EXERCISE PROMPT: The expected output is the data below, character for character, without its pictures.
[ENTRIES SHOWN — start]
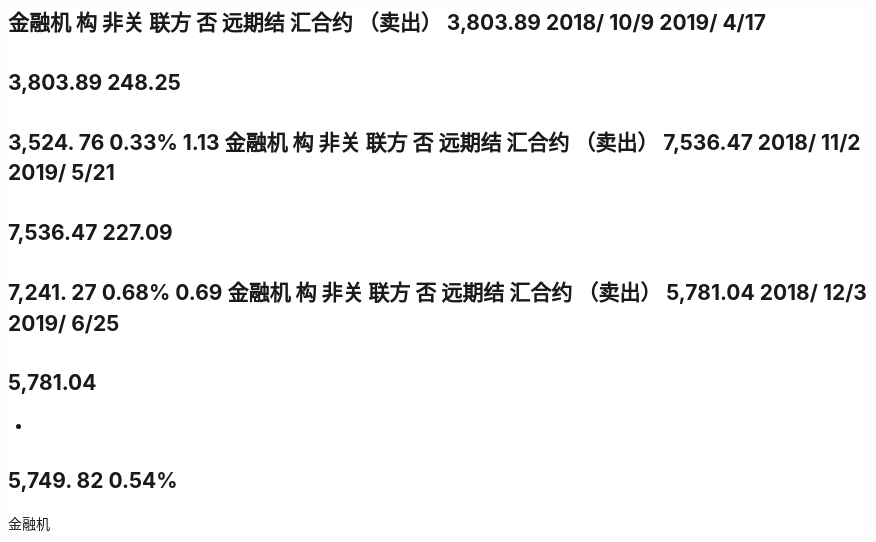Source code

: 金融机
构
非关
联方
否
远期结
汇合约
（卖出）
3,803.89
2018/
10/9
2019/
4/17
-
3,803.89
248.25
-
3,524.
76
0.33%
1.13
金融机
构
非关
联方
否
远期结
汇合约
（卖出）
7,536.47
2018/
11/2
2019/
5/21
-
7,536.47
227.09
-
7,241.
27
0.68%
0.69
金融机
构
非关
联方
否
远期结
汇合约
（卖出）
5,781.04
2018/
12/3
2019/
6/25
-
5,781.04
-
-
5,749.
82
0.54%
-
金融机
[ENTRIES SHOWN — finish]
WORKED SOLUTION:
Source code

: 金融机
构
非关
联方
否
远期结
汇合约
（卖出）
3,803.89
2018/
10/9
2019/
4/17
-
3,803.89
248.25
-
3,524.
76
0.33%
1.13
金融机
构
非关
联方
否
远期结
汇合约
（卖出）
7,536.47
2018/
11/2
2019/
5/21
-
7,536.47
227.09
-
7,241.
27
0.68%
0.69
金融机
构
非关
联方
否
远期结
汇合约
（卖出）
5,781.04
2018/
12/3
2019/
6/25
-
5,781.04
-
-
5,749.
82
0.54%
-
金融机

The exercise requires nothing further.